On Friday night I enjoyed one of the best nights of live music I have in some time at The Standard. American singer-songwriter Howie Day drew me in, but some exemplary supports made the night something truly special.

I fell in love at first note with Patrick James, a sweet young acoustic guitar-playing troubadour from Port Macquarie. He was a cutie, but his modest personality and superb lyrics really won me. Despite being a support act the crowd around me was so respectful that I could really take in the words he sang. Just when I thought his set couldn’t get any better he was joined by his banjo-playing pal. Together they created the perfect indie folk tunes to set the stage for the evening ahead.

I must admit, I was flagging after Patrick. Pub gigs always get so late for this middle-aged music lover! I whispered to my husband that I wished there wasn’t another support act; I wanted to hear Howie and head on home! But there was Brendan Maclean, a magnificent musician who turned my fatigue around. He made a big impression with his colourful jacket and Dwayne Wayne style sunglasses, but as his first impassioned piano driven song unfolded it was clear this guy wasn’t just about looks. His set flew by with quirky originals and cover versions of songs by Leonard Cohen and Lady Gaga. You’re not going to find that combination very often folks! Whether on piano or his beloved ukulele Murphy Brown, Brendan wowed me.

And then there was Howie Day. He’s still largely unknown in this country but I’ve been following his career for the past decade. In fact, my husband and I realised as we sat waiting for him to appear that we’d seen him first eight years ago in New York City. It was the first show we ever saw together, something I was thrilled to tell the man himself once his set wrapped up. But before I reverted to teenage fangirl it was time to soak up his brilliance. His set drew from his three albums and the brand new EP Ceasefire, something that pleased a long-time fan like me greatly. The simplicity of his lone acoustic guitar and plaintive vocals was matched perfectly by his tech wizardry. What that man does with looped recordings blows my mind each time I witness it.
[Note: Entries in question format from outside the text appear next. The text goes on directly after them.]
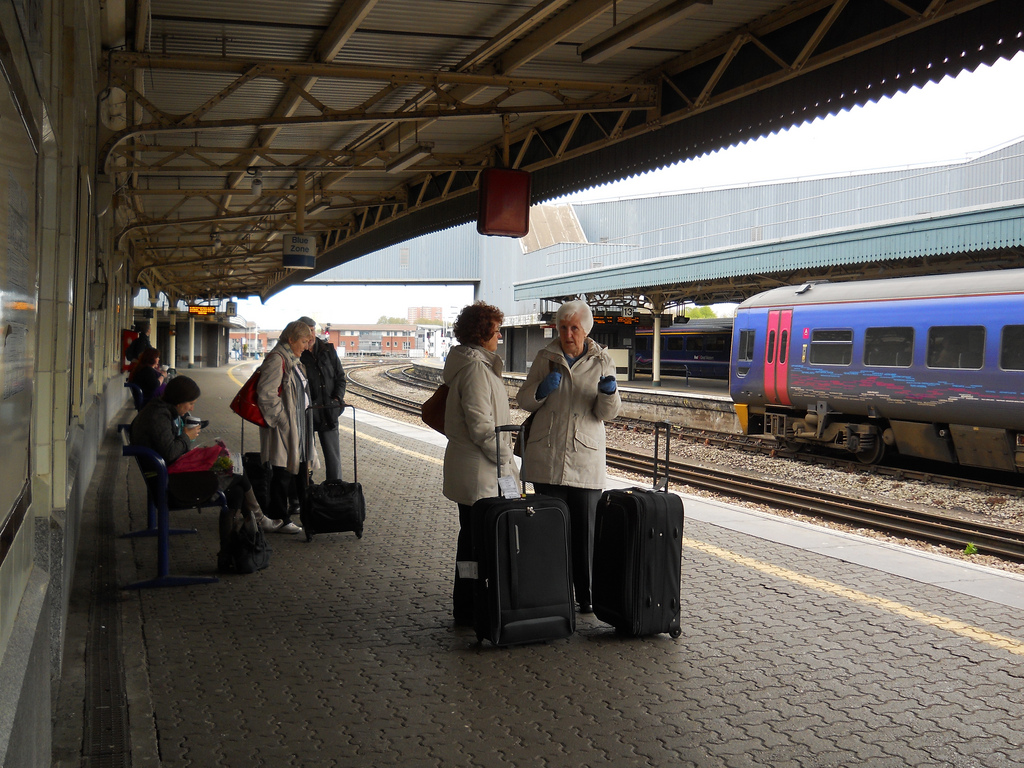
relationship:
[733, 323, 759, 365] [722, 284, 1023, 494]
window on train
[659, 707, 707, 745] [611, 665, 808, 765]
stone on floor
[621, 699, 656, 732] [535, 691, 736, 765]
stone on floor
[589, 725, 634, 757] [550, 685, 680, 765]
stone on floor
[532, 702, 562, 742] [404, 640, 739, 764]
stone on floor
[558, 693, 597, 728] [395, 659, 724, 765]
stone on floor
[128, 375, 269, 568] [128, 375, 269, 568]
woman on bench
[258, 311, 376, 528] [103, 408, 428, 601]
people on platform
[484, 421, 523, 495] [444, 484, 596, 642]
handle on suitcase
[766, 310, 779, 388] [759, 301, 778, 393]
train has doors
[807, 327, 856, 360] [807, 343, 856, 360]
window on train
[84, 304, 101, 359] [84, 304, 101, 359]
wall on building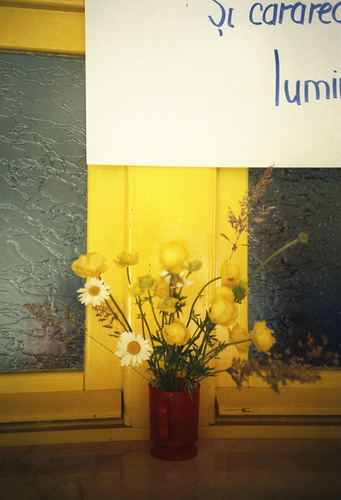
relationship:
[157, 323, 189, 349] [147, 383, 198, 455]
flower in vase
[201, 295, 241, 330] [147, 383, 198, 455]
flower in vase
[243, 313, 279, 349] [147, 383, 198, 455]
flower in vase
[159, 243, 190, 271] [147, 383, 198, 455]
flower in vase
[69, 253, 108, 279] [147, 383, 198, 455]
flower in vase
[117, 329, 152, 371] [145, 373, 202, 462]
flower in cup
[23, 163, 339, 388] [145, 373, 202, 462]
brush in cup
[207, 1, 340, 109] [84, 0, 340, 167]
writing on paper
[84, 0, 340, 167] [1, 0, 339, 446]
paper on wall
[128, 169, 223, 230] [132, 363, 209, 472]
wall behind vase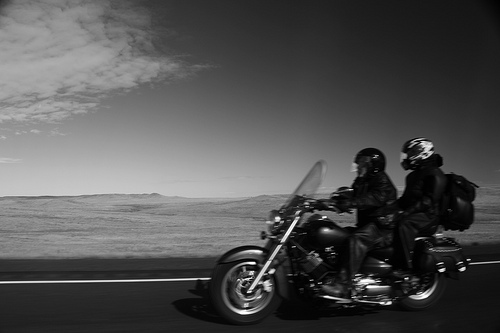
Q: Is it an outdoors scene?
A: Yes, it is outdoors.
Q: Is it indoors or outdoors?
A: It is outdoors.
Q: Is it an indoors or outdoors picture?
A: It is outdoors.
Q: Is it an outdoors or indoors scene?
A: It is outdoors.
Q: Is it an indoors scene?
A: No, it is outdoors.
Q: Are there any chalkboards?
A: No, there are no chalkboards.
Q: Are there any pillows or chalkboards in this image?
A: No, there are no chalkboards or pillows.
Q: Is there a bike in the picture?
A: Yes, there is a bike.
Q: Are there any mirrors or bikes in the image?
A: Yes, there is a bike.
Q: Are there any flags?
A: No, there are no flags.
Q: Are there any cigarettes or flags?
A: No, there are no flags or cigarettes.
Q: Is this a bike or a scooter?
A: This is a bike.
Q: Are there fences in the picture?
A: No, there are no fences.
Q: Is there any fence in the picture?
A: No, there are no fences.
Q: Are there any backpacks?
A: Yes, there is a backpack.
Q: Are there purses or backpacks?
A: Yes, there is a backpack.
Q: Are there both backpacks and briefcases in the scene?
A: No, there is a backpack but no briefcases.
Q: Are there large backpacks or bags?
A: Yes, there is a large backpack.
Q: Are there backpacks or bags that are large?
A: Yes, the backpack is large.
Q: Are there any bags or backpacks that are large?
A: Yes, the backpack is large.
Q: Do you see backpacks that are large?
A: Yes, there is a large backpack.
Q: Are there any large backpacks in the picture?
A: Yes, there is a large backpack.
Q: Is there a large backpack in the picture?
A: Yes, there is a large backpack.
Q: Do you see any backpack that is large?
A: Yes, there is a backpack that is large.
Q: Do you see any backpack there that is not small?
A: Yes, there is a large backpack.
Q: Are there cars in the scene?
A: No, there are no cars.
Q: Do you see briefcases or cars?
A: No, there are no cars or briefcases.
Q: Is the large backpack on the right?
A: Yes, the backpack is on the right of the image.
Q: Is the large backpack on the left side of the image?
A: No, the backpack is on the right of the image.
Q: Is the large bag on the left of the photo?
A: No, the backpack is on the right of the image.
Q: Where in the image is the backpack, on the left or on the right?
A: The backpack is on the right of the image.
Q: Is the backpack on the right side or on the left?
A: The backpack is on the right of the image.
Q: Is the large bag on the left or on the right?
A: The backpack is on the right of the image.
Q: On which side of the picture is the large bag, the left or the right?
A: The backpack is on the right of the image.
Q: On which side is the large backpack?
A: The backpack is on the right of the image.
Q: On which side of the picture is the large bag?
A: The backpack is on the right of the image.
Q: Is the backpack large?
A: Yes, the backpack is large.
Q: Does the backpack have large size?
A: Yes, the backpack is large.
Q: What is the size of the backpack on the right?
A: The backpack is large.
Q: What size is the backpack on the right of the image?
A: The backpack is large.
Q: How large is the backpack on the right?
A: The backpack is large.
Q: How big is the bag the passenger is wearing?
A: The backpack is large.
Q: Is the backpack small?
A: No, the backpack is large.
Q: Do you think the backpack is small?
A: No, the backpack is large.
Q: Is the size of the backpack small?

It’s such a neat trick that he uses like a pro, making the right songs feel bigger and more lush. However in the more intimate tunes like “She Says” and “No Longer What You Require” he does away with the trickery and lets his guitar and voice speak for themselves. It’s just magic.

I didn’t leave The Standard until around midnight. By that time I’m usually long tucked up in bed. I was exhausted, but so thrilled to have seen such a brilliant set from one of my most beloved musicians along with two more from new favourites. It doesn’t get any better than that!